===== Extrait du texte

Le contentieux bancaire du TEG (taux effectif global) explose.

 

La Cour de cassation a récemment réaffirmé que :

« le taux effectif global doit être mentionné dans tout écrit constatant un contrat de prêt, la méconnaissance de cette règle d’ordre public entachant la clause de stipulation d’intérêts conventionnels d’une nullité à laquelle l’emprunteur ne peut renoncer dans l’acte de prêt » (Cass. civ. 1ère, 15 oct. 2014).

Ainsi, tout contrat de prêt doit comporter le TEG, et le calcul de ce TEG doit être exact, sous peine de nullité de la clause de stipulation d’intérêts conventionnels.

Cette règle est d’ordre public.

 

Aussi, de nombreux plaideurs font-ils calculer le TEG par un expert privé et, invoquant une erreur du TEG, sollicitent le remboursement des intérêts versés.

Cette procédure est d’autant plus intéressante que la sanction de la nullité du taux conventionnel est la substitution du taux légal au taux conventionnel. Le taux légal était de 0,04 % en 2013 et 2014, de 0,93 % au premier semestre 2015 et de 0,99 % au second semestre 2015 et de 1,01 % au premier semestre 2016.

C’est donc un taux qui a été pendant longtemps quasi gratuit (moins de 1 % en 2015) qui s’applique au contrat de prêt.

==========

### Objectif du travail:
Dans le texte sur le contentieux du TEG, relevez chaque période pour laquelle un taux légal est indiqué, accompagnée de ce taux.

===== Données extraites

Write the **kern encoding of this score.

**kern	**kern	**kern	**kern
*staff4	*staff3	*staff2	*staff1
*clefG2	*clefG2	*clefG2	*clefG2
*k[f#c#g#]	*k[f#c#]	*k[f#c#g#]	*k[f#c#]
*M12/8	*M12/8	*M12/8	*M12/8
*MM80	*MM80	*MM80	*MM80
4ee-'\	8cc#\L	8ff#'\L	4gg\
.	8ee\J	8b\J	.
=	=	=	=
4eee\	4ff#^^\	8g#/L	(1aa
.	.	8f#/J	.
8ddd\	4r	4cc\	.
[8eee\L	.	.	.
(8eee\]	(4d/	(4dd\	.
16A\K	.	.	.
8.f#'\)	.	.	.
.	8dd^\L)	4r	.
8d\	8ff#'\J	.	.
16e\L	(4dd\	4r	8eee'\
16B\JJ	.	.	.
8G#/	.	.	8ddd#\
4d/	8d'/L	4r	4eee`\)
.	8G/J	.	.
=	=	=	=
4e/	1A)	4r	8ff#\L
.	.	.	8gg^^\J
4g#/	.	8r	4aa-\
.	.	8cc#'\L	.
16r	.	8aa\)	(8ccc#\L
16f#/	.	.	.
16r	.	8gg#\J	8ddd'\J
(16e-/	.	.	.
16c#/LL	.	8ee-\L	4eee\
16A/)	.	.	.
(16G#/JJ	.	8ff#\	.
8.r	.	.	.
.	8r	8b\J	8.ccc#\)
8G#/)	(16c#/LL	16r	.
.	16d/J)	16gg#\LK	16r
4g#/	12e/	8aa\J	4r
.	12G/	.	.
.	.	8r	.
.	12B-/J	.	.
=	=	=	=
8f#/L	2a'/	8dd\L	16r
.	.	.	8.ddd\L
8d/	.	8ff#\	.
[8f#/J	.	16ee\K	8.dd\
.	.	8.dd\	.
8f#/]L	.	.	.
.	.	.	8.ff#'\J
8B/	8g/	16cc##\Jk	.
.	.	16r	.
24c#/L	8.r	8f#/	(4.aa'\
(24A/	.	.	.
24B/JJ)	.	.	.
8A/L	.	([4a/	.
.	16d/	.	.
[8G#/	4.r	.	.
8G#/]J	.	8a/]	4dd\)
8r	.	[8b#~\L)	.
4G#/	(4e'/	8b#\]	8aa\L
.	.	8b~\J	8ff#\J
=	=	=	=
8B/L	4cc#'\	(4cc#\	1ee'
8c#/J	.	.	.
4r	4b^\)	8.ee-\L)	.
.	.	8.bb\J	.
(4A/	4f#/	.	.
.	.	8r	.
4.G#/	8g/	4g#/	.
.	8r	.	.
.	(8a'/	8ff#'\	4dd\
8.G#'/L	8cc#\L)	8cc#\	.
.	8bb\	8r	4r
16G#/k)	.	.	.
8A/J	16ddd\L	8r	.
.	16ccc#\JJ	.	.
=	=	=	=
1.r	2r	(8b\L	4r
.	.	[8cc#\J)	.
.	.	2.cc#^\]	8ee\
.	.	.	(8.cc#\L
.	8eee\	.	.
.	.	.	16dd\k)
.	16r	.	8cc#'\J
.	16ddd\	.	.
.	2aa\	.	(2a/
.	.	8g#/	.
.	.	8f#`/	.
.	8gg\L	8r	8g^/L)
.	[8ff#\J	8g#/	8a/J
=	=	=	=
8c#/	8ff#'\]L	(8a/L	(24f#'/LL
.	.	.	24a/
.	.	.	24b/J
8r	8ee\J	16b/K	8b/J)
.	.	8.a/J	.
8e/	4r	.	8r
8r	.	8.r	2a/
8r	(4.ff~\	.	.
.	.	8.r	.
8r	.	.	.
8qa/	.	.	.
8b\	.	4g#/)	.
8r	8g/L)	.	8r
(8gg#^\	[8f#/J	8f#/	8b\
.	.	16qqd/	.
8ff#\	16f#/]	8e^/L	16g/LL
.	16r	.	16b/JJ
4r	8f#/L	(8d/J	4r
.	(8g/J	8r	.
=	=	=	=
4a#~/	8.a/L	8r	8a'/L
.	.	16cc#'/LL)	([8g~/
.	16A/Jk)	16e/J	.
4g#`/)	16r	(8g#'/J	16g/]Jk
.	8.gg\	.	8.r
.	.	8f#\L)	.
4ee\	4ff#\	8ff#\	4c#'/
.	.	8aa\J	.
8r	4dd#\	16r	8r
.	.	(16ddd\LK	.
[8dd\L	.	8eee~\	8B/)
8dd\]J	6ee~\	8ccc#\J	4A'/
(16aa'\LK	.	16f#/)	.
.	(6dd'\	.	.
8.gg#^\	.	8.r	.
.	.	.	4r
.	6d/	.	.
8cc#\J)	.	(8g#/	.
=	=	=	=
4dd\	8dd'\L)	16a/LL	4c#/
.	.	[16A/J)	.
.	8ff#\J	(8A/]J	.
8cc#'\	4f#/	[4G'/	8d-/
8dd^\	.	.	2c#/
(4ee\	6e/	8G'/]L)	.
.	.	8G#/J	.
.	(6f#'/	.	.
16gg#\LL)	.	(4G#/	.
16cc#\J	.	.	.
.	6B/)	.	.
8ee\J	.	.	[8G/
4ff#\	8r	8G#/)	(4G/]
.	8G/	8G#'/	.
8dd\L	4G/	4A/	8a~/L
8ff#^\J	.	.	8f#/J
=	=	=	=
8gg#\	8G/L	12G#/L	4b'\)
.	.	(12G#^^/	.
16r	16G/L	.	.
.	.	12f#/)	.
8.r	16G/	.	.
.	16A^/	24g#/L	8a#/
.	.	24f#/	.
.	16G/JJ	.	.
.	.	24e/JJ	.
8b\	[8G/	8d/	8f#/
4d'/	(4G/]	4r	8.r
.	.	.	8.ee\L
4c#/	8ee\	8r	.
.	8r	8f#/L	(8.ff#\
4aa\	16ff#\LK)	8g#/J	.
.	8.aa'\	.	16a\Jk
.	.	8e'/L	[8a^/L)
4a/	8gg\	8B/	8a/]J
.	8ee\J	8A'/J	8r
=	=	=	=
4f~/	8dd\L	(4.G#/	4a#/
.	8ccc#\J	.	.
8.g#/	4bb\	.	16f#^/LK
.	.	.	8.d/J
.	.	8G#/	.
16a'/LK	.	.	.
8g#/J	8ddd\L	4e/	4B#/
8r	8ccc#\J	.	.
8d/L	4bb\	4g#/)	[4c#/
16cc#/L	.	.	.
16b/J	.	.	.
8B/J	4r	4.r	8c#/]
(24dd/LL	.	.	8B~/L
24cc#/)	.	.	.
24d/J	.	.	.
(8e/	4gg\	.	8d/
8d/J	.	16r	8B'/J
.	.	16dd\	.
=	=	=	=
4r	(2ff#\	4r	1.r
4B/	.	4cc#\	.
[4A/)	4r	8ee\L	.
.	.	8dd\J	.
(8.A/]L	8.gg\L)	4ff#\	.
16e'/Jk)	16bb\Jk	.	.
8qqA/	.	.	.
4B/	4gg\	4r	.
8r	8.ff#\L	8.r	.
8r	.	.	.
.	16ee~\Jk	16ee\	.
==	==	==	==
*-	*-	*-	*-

==========

### Exercice corrigé:
- 2013 et 2014 : 0,04 %
- premier semestre 2015 : 0,93 %
- second semestre 2015 : 0,99 %
- premier semestre 2016 : 1,01 %